Wednesday, 14 January 2009

Who was my Father?


I have prevaricated for several days, for I do not know how to continue my tale without first retreating to describe how I came under the care of my uncle and what befell my parents. Yet the order of those events is so confused in my own mind, owing to my extreme youth when they occurred, I find myself surrounded by doubt and hesitation. If I were to tell my parents story as I later assembled it, I would need assume a knowledge of the designs and ambitions of men and societies that I would not gain until much later in life (nay, that perhaps I have never gained), and here present a distraction of supporting characters and set-pieces. These had little direct relationship to me, except that they robbed me of my parentage. Like an urn that had been smashed into countless pieces, scattered and buried, I uncovered that story in fragments, through chance encounters later in life and by my own research when I was of an age to undertake them. Therefore I trust you will forgive me if I proceed to tell their tale as I learned it myself, and to take my time over it, and in recompense accept the briefest scenario I can make of their circumstances.

My uncle, Adraste Osbourne, had journeyed to Paris as a young man and apprenticed as a printer and binder in the reputable house of Louis Coignard, in rue Saint-Jacques at l’Aigle d’Or. During his four year apprenticeship he undertook for M. Coignard numerous visits to London and Amsterdam, returning with Jansenist manuscripts smuggled among other foreign literary works. While in England he petitioned at Montagu House in Bloomsbury and obtained the financial support of John, Duke of Montagu, fellow of the Royal Society and Grand Master of the Premier Grand Loge of England, (whose marriage to the Lady Mary Churchill, daughter of the Duke and Duchess of Marlborough, provided a healthy income in addition to his wealthy father's allowance) permitting the establishment of a bookshop in Paris in rue Saint-Jacques. He was a creature of the Enlightenment, as much devoted to Science and Reason as he was fascinated by their dark progenitors, alchemy and mysticism. But his true love was the theatre. A substantial part of the profits he earned as bookmerchant (and these were not insubstantial, for he happily printed both official and pirated editions of every title he sold) went into la Comédie-Italienne when it returned to the Hôtel de Bourgogne, rue Mauconseil, in 1716. He married and was quickly widowed when his young wife died of smallpox. His younger sister, my mother, arrived in Paris in distress and six months pregnant in 1722. My father, whom she had married secretly in London, was a gentilhomme de France, but had disappeared as so many gentilhommes are wont to do. A midwife was found but she would guarantee only my survival. Thus I became my uncle's ward from the moment of my birth, and he added his wife's name to mine.

"Who was my father?"

Uncle Adraste shifted and pretended to continue reading for a moment, but I saw his eyes were not moving over the page. He licked a stained finger and turned down the corner of his page. "Pardon me, child. Did you ask me a question?" he said.

"Who was my father?"

"Ah." Still he did not look at me, but studied the crystal glass on his reading table. "Your father."

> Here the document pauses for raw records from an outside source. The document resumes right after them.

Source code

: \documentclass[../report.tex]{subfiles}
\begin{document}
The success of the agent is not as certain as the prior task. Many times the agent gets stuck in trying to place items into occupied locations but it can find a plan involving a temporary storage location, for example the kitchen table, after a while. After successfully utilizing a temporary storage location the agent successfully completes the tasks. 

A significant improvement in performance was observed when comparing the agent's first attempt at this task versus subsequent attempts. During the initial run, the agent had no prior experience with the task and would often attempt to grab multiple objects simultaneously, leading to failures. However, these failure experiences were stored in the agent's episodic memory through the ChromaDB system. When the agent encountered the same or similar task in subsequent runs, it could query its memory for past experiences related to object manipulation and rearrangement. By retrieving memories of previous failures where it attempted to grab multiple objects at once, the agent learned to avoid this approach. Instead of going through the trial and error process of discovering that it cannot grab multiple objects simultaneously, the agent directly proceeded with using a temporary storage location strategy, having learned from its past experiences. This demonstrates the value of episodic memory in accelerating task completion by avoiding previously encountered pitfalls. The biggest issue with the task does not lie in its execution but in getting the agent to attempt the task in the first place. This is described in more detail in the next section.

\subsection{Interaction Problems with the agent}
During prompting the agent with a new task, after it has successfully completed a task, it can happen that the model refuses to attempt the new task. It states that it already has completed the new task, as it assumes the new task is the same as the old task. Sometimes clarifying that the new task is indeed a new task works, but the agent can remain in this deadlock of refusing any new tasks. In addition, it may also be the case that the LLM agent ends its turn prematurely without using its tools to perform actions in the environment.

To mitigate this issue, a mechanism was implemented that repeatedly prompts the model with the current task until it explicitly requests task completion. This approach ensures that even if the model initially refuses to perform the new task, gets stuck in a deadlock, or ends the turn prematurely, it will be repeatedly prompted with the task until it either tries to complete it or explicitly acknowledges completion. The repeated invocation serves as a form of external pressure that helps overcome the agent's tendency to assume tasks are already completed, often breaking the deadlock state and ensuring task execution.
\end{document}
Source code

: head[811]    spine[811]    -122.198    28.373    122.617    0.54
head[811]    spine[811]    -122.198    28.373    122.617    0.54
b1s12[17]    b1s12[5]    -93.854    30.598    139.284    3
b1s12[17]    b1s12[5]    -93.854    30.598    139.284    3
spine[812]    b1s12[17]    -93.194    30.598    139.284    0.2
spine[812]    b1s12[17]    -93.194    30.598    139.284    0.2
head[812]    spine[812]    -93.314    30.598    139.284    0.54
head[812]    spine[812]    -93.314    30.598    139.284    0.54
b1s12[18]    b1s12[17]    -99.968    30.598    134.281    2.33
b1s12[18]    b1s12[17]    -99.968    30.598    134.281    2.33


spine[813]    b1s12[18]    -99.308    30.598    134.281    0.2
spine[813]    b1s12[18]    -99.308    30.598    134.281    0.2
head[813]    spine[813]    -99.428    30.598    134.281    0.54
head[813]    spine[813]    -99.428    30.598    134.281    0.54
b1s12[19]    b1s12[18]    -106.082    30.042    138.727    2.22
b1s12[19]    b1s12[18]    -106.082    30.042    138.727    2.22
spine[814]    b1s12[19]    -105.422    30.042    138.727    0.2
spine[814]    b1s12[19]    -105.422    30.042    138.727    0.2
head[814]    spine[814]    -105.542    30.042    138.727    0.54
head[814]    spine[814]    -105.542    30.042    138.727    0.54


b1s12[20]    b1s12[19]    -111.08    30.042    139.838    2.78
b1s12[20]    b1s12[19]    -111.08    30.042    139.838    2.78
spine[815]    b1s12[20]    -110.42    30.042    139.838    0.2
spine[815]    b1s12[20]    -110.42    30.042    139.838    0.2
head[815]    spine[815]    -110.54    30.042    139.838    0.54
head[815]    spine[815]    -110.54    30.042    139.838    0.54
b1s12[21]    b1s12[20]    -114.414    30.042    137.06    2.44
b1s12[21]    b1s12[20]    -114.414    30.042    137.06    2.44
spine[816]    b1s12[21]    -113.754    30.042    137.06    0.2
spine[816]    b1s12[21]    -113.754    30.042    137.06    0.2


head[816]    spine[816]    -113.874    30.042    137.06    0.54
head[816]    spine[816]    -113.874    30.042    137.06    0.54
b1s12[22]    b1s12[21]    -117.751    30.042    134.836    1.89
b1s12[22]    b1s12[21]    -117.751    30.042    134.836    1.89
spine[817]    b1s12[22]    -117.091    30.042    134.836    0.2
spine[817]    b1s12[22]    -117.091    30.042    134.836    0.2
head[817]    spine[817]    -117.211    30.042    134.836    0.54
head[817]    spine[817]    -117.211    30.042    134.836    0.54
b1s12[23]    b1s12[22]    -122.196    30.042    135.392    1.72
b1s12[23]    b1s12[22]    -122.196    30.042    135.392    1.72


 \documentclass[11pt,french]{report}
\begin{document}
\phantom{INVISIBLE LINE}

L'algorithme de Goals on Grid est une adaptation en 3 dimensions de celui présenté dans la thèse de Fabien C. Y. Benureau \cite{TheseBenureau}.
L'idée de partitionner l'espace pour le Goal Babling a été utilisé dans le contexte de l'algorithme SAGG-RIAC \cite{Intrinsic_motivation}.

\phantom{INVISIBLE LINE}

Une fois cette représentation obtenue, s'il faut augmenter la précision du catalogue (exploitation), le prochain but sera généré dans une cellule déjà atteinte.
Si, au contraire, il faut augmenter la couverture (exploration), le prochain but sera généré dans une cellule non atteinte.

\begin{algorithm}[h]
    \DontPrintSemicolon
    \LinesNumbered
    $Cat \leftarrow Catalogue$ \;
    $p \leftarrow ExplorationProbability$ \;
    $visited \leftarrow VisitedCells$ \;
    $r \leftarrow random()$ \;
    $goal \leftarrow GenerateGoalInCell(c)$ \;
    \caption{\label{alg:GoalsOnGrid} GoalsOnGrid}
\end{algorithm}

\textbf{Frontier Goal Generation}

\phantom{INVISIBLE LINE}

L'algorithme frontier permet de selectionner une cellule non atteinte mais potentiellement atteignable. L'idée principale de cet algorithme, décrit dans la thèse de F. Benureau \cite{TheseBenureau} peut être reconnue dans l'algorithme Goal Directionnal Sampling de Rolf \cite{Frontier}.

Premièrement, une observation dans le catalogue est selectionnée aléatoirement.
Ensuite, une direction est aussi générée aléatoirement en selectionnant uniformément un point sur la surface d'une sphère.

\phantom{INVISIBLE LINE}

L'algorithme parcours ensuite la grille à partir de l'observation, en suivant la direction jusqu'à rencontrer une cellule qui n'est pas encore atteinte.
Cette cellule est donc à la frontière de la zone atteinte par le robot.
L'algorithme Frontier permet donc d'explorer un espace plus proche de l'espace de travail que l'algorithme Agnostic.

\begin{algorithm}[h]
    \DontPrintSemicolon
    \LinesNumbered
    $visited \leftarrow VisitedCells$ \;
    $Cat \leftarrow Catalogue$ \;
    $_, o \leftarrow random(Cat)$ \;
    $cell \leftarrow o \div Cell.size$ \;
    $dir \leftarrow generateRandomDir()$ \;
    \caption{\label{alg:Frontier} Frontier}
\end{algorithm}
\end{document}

"Yes, did you know him?" I stamped my foot.

"Of course, of course." At last he put down his book and turned to look at me. "Why do you want to know, child?"

Perhaps my mouth fell open. I wanted to know because everyone had fathers of their own with occupations, and houses, and ancestors, and names. Solid fathers with whiskers and odd smells and rumpled waistcoats and leather boots and tobacco. Fathers they could cling to when they cried, or yell at when they were frustrated. Fathers who gave them ribbons and candied fruit on holidays, and took them for walks in the park or picnics in the countryside. I had only a silent emptiness that nibbled at my heart and gobbled up my guts, that filled me with something that was not sadness or anger but in between the two, burning coldly at the pit of my stomach. I wanted to be able to tell my friends my father was the King of Siam and had placed me in Uncle's care out of the way of court assassins, that he was the Captain of the Guards and was leading his troops on the battlefields in Poland, or that he was a poet who had fallen afoul of the Royal Censors and now wasted in the Bastille. I wanted something, which I thought a father might provide me, and if not a father, at least the knowledge of one.

After a long pause, my uncle said, "He was a very intelligent man."

"Was he an actor too?"

"No, no, he was not a very good actor. It might have gone better for him if he were."

"What happened to him?"

Uncle Adraste stared out the window, so I rose from where I was sitting with my puppets and stood in front of him. For a long time he would not look at me, and I tried to discover the reason by peering deep into his eyes. I scowled. "What happened to him?" I repeated.

"I have been thinking on that question since long before you were born, child."

3 comments:

Osprey said...

/me listens, entranced.

Enjah Mysterio said...

Rapt, I also give full attention to your tale, which now begins to unfold its sorrows. All our tales have them, but yours came early in life, and must have caused you terrible anguish.

Anonymous said...

Ye gods! I have only managed to put aside a slit of time to read this with the attention it deserves, and now I want more!